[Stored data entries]
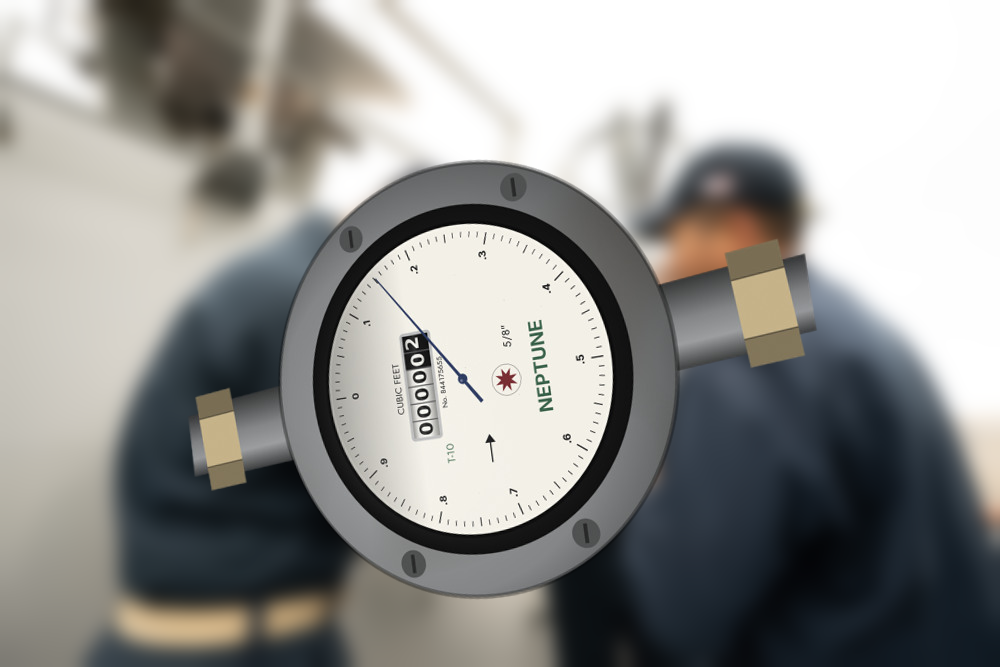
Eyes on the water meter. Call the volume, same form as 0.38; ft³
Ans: 2.15; ft³
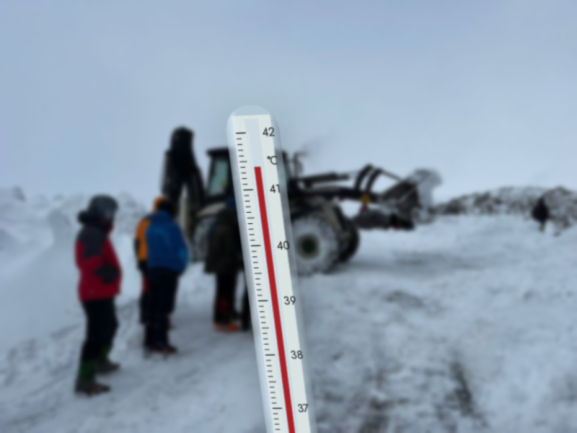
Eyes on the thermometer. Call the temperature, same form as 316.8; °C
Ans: 41.4; °C
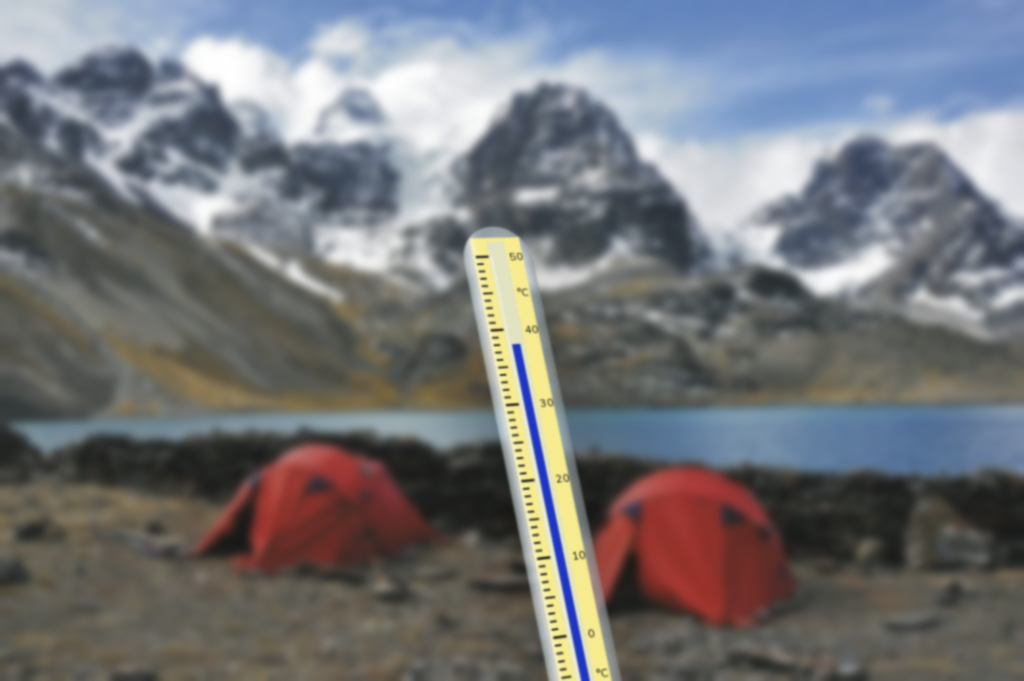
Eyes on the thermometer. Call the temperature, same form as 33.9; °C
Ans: 38; °C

EXERCISE OBJECTIVE.
Retype the records above word for word, leaving out the pictures.

WRITTEN SOLUTION.
Eyes on the water meter. Call the volume, same form as 0.38; ft³
Ans: 2.15; ft³
Eyes on the thermometer. Call the temperature, same form as 316.8; °C
Ans: 41.4; °C
Eyes on the thermometer. Call the temperature, same form as 33.9; °C
Ans: 38; °C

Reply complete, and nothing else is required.